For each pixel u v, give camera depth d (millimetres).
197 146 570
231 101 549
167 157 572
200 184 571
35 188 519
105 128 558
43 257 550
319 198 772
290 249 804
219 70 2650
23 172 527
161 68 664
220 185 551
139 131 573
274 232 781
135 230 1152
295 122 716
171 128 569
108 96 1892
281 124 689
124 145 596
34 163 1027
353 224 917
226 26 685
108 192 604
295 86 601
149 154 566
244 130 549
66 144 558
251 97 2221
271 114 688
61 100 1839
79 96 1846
● ● ● ●
WORK TO BE COMPLETED: Beginning with the line that holds "353 224 917" and ending with the last line of the data, copy each line exactly and add nothing.

TASK ANSWER:
353 224 917
226 26 685
108 192 604
295 86 601
149 154 566
244 130 549
66 144 558
251 97 2221
271 114 688
61 100 1839
79 96 1846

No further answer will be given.